■ Data for this exercise ■
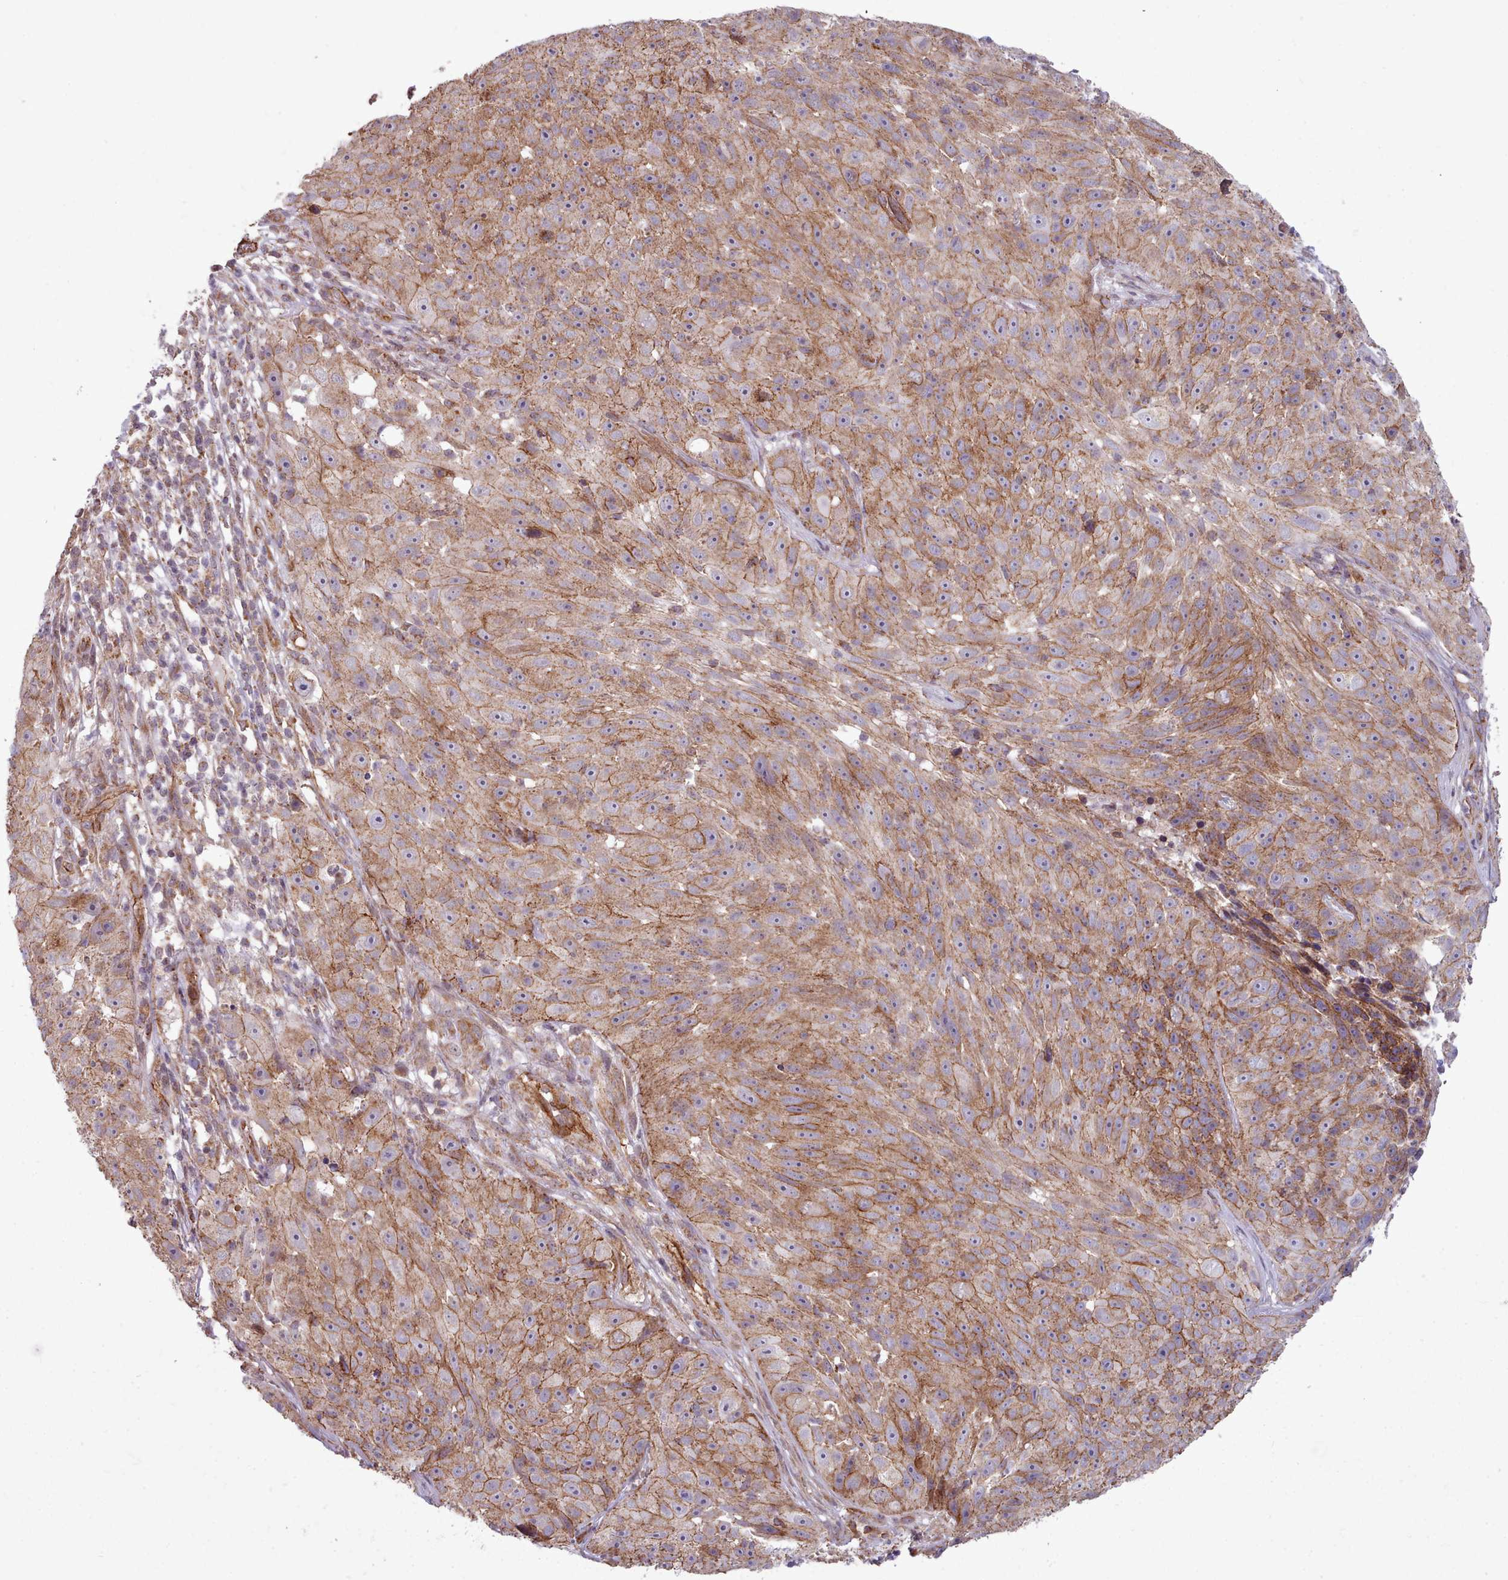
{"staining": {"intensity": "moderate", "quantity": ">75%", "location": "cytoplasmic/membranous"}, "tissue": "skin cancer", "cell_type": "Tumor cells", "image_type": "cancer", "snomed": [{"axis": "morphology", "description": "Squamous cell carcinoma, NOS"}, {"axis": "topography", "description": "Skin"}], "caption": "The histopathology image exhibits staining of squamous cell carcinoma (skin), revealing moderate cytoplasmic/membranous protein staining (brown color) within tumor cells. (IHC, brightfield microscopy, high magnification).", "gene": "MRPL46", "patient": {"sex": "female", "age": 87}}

...

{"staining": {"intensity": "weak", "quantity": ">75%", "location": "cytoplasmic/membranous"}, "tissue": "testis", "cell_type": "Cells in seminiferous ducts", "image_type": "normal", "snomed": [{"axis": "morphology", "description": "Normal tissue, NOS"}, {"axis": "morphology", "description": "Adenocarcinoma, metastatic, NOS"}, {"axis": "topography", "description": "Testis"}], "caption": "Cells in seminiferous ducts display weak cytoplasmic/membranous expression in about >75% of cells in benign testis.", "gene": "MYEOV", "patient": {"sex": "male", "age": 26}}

---

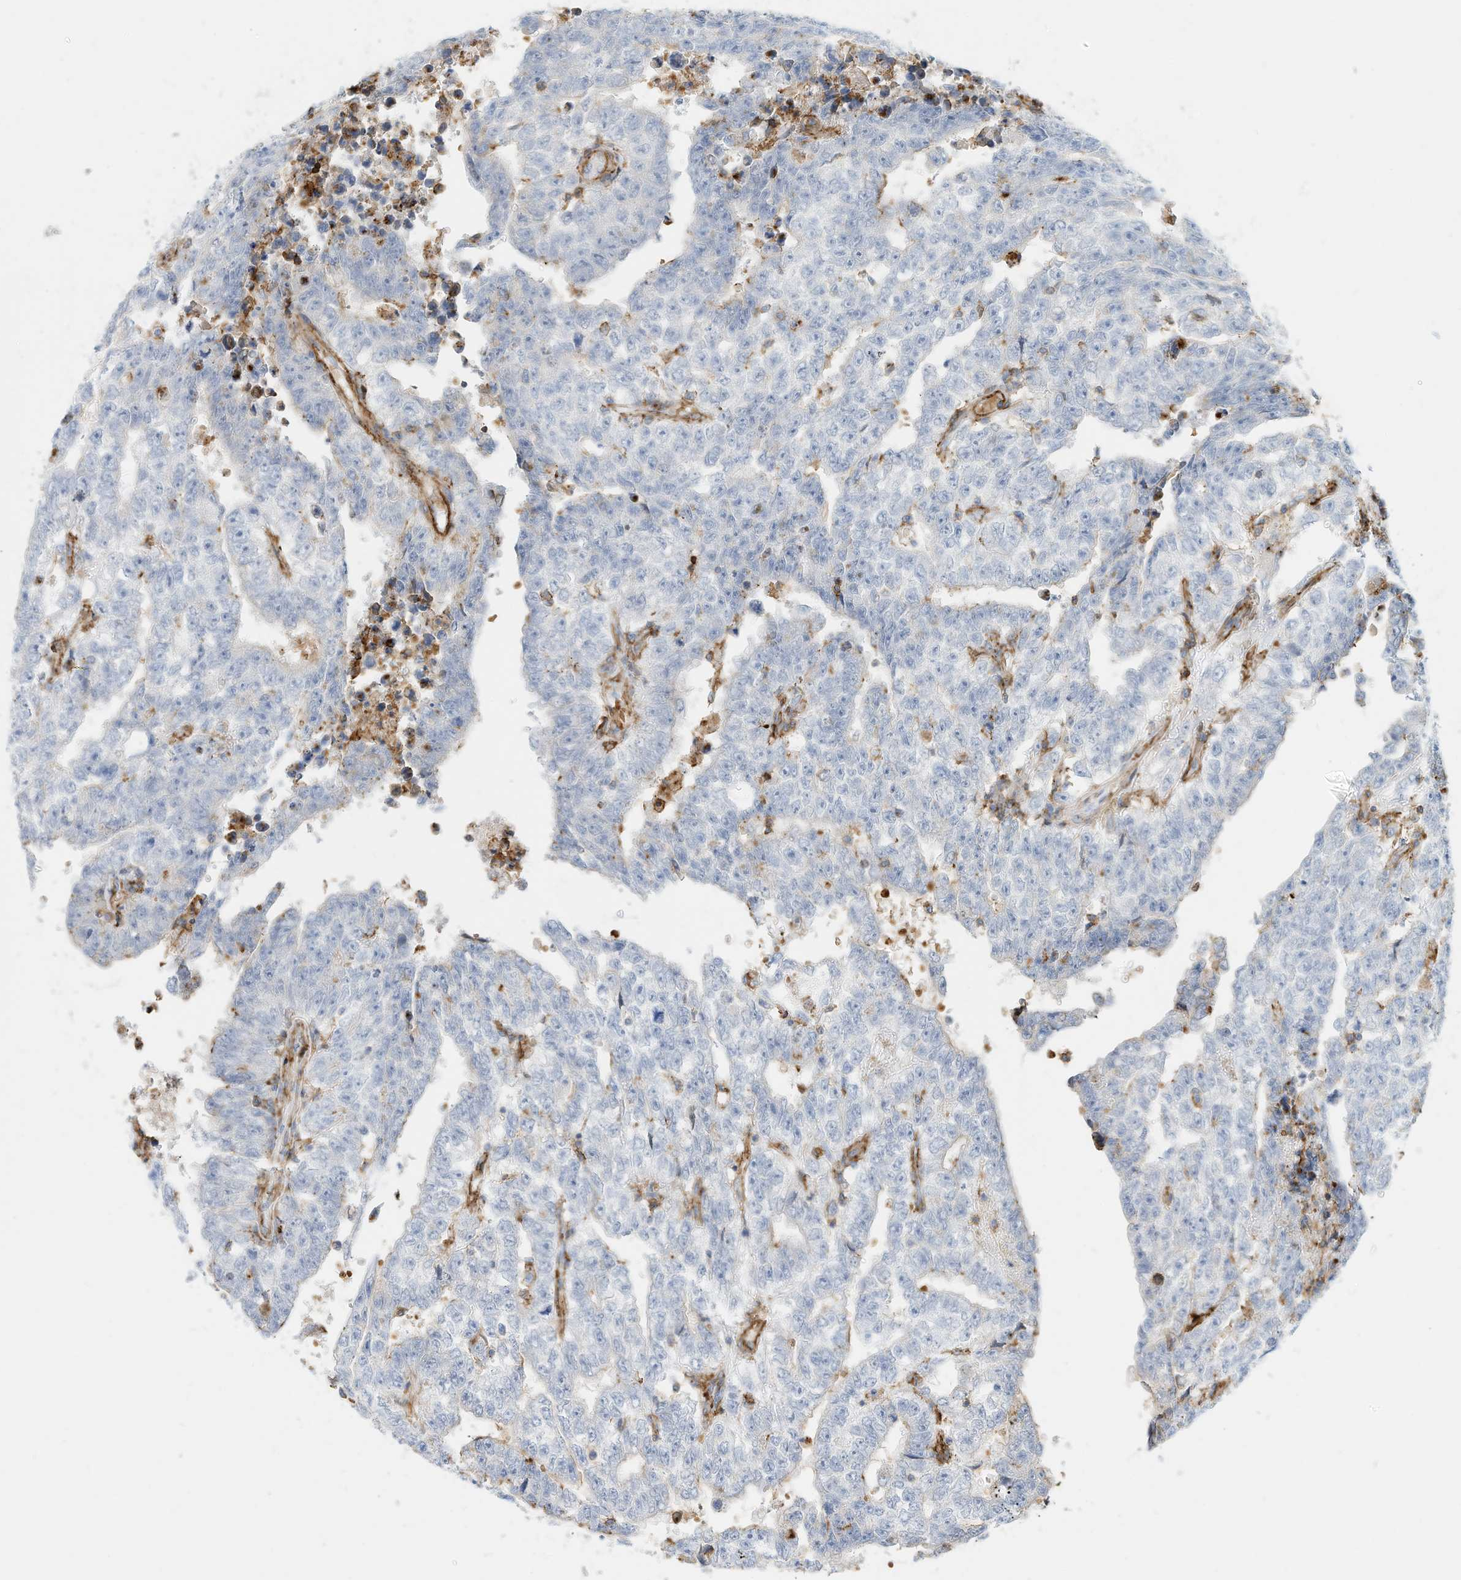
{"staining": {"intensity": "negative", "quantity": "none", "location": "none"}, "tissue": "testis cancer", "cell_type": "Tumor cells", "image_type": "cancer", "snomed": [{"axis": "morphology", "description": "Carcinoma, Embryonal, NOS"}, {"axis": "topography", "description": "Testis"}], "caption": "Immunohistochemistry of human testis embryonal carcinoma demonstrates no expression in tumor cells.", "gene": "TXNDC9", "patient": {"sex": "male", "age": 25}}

■ Instructions for the task ■
When a line in the data above contains the string "cytoplasmic", copy that line.

■ Answer for the task ■
{"staining": {"intensity": "moderate", "quantity": ">75%", "location": "cytoplasmic/membranous"}, "tissue": "skin cancer", "cell_type": "Tumor cells", "image_type": "cancer", "snomed": [{"axis": "morphology", "description": "Squamous cell carcinoma, NOS"}, {"axis": "topography", "description": "Skin"}], "caption": "The histopathology image exhibits staining of squamous cell carcinoma (skin), revealing moderate cytoplasmic/membranous protein staining (brown color) within tumor cells. (IHC, brightfield microscopy, high magnification).", "gene": "MRPL46", "patient": {"sex": "female", "age": 87}}
{"staining": {"intensity": "weak", "quantity": ">75%", "location": "cytoplasmic/membranous"}, "tissue": "testis", "cell_type": "Cells in seminiferous ducts", "image_type": "normal", "snomed": [{"axis": "morphology", "description": "Normal tissue, NOS"}, {"axis": "morphology", "description": "Adenocarcinoma, metastatic, NOS"}, {"axis": "topography", "description": "Testis"}], "caption": "Cells in seminiferous ducts display weak cytoplasmic/membranous expression in about >75% of cells in benign testis.", "gene": "MYEOV", "patient": {"sex": "male", "age": 26}}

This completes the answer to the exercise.